Every Penn student who has lived in a dorm has inevitably seen one of many posters warning of the dangers of drugs and alcohol and suggesting safe practices. While they may question the posters' intent and impact, the Office of Alcohol and Other Drug Program Initiatives stresses that their primary goal is to help students.
Director of AOD Noelle Melartin said that the posters are trying to bring education on issues of substance abuse to “another level.”
“We wanted to grab attention with bold images and simple text because we know that students are not going to read something for 20 minutes," Melartin said. "If a student sees the medical amnesty poster hanging on a wall, in case they didn’t hear about medical amnesty from other places, now they can get this information and know in the back of their minds that they can get help on this campus and they won't get in trouble."
The posters, which have been a staple of Penn dorms' decor for a number of years, are updated every semester and come in two main styles: “Penn Plays Safe” and “It’s a Science." While the “Penn Plays Safe” posters focus on providing concise facts related to reducing the harm of alcohol and other drugs, the “It’s a Science” posters delve into certain topics in greater depth.
Many students, especially freshmen who are new to seeing posters like these around campus, are unsure of the impact the posters have.
“They definitely mean well, but I don’t think they do anything.
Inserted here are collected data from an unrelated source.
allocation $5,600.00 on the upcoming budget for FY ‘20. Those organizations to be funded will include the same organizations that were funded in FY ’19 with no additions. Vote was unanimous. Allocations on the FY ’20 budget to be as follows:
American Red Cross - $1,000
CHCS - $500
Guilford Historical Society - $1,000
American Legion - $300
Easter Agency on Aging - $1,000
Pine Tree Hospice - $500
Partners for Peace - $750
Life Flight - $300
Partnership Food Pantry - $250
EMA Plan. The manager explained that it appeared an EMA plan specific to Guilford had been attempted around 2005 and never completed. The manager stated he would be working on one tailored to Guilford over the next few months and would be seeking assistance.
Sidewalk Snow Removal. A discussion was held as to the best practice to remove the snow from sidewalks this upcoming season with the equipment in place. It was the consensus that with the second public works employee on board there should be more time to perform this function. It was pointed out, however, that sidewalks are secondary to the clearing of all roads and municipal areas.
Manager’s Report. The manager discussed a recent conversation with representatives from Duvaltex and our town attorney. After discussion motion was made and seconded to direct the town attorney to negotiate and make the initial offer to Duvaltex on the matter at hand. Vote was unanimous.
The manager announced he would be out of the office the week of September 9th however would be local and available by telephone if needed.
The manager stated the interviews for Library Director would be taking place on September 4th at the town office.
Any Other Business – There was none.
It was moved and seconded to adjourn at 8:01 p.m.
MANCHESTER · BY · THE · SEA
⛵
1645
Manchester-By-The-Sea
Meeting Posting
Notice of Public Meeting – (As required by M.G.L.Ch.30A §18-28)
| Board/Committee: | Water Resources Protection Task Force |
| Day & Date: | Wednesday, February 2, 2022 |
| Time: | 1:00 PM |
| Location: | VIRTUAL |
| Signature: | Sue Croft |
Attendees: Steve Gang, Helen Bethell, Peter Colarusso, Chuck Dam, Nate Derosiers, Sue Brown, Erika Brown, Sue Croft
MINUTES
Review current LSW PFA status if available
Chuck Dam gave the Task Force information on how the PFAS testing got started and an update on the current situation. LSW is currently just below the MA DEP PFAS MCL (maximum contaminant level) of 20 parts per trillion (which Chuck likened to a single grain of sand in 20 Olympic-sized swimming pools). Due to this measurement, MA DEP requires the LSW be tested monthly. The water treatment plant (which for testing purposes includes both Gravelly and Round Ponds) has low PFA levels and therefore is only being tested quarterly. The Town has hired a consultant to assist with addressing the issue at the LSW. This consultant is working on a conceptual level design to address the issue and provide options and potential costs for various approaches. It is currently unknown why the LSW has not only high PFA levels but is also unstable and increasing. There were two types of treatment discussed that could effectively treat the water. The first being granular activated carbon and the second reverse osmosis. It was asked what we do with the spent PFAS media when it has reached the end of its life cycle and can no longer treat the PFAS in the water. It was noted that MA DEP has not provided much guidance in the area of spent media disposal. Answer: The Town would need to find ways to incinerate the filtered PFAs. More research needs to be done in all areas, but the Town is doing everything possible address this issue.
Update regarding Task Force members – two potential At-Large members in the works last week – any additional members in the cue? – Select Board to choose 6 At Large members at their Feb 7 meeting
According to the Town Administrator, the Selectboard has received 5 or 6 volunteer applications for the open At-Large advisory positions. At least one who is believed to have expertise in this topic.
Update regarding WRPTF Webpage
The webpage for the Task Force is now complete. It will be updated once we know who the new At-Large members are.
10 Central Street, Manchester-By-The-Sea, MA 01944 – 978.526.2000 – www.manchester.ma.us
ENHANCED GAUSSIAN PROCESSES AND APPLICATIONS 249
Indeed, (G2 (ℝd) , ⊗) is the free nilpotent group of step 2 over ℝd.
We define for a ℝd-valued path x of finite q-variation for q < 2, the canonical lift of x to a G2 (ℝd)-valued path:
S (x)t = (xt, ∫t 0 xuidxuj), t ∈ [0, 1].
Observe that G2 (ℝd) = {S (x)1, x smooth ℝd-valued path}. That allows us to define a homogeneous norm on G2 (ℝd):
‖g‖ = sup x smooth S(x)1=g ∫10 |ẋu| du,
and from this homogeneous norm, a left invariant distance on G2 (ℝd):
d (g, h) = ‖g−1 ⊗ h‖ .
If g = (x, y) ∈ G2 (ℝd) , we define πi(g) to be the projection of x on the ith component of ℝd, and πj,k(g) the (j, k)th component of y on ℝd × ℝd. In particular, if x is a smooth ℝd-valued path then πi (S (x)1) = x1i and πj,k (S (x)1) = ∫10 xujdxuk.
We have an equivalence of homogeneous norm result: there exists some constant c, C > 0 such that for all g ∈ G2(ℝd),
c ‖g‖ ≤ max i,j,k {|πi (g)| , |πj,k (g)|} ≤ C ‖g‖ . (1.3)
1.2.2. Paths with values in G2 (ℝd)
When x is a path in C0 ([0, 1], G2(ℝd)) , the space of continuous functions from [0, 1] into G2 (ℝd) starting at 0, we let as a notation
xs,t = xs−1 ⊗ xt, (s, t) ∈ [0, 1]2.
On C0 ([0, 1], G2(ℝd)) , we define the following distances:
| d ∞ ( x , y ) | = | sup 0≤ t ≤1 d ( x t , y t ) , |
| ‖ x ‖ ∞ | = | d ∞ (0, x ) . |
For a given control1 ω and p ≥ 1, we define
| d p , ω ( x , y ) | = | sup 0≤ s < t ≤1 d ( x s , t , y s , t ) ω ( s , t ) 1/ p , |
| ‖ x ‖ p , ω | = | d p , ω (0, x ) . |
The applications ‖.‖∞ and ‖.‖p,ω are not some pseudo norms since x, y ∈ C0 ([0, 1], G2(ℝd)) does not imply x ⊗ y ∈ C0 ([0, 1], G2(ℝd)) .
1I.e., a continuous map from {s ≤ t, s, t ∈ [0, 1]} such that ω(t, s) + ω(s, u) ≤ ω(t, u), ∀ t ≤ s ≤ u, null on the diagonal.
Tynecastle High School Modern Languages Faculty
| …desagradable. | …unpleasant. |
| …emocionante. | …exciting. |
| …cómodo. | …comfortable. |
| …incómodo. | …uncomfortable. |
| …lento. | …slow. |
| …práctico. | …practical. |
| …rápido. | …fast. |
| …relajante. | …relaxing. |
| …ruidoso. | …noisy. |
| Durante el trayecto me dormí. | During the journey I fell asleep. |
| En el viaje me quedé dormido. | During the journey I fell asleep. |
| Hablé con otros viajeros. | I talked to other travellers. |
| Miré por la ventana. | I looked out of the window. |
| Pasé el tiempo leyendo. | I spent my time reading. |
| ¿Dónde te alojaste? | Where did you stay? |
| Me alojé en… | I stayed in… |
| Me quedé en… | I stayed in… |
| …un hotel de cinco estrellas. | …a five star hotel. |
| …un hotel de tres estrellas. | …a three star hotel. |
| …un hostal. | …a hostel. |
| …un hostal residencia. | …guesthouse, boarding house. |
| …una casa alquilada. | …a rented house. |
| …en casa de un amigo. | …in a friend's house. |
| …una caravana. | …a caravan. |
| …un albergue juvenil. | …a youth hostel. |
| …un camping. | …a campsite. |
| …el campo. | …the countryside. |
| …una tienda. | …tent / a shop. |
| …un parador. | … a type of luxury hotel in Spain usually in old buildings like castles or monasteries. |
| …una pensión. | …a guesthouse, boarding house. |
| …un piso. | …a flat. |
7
I mean no one seems to read them and a lot of them are just on the floor at this point," College freshman Sydney Acquaye said.
College freshman Jackson Betz also said he questions the posters' effectiveness.
“People are still afraid to call for help, despite the medical amnesty posters. It’s also weird how they seem to be promoting alcohol," Betz said. "For someone like me who is not a big partier or drinker, it’s weird that the posters are almost encouraging drinking."
Despite some students’ claims that posters encouraging students to count their drinks or drink water during a night out condone alcohol consumption on campus, Melartin stresses that the AOD’s purpose is to simply educate and help students.
“What we are trying to convey through these posters and the rest of our work here is that there are ways to drink and not experience those negative consequences," Melartin said. “Our office is a harm reduction office. Harm reduction means that we recognize that students are doing certain things like consuming alcohol whether or not it is legal for people their age, and we also recognize and see all the time the consequences that students, or any humans, can experience as a result of drinking in a high-risk way.”
While Melartin stressed that all of their information is “scientific," some students like Engineering freshmen Jason Grosz and Vedang Joshi still question the validity of some of the posters.
“I don’t even think some of [the posters] are true. I mean, there’s no way a cup of jungle juice would cause someone to black out,” Grosz said.
“It seems like they are just trying to scare people,” added Joshi.
No matter students' opinions, the AOD posters that line the halls of Penn dorms harbor important messages that are meant to help.
"We provide alcohol [and drug] education to the campus from a number of different angles," Melartin said. "So we put this information up so that maybe you can learn a new fact that might help you stay safe if you're going to be drinking."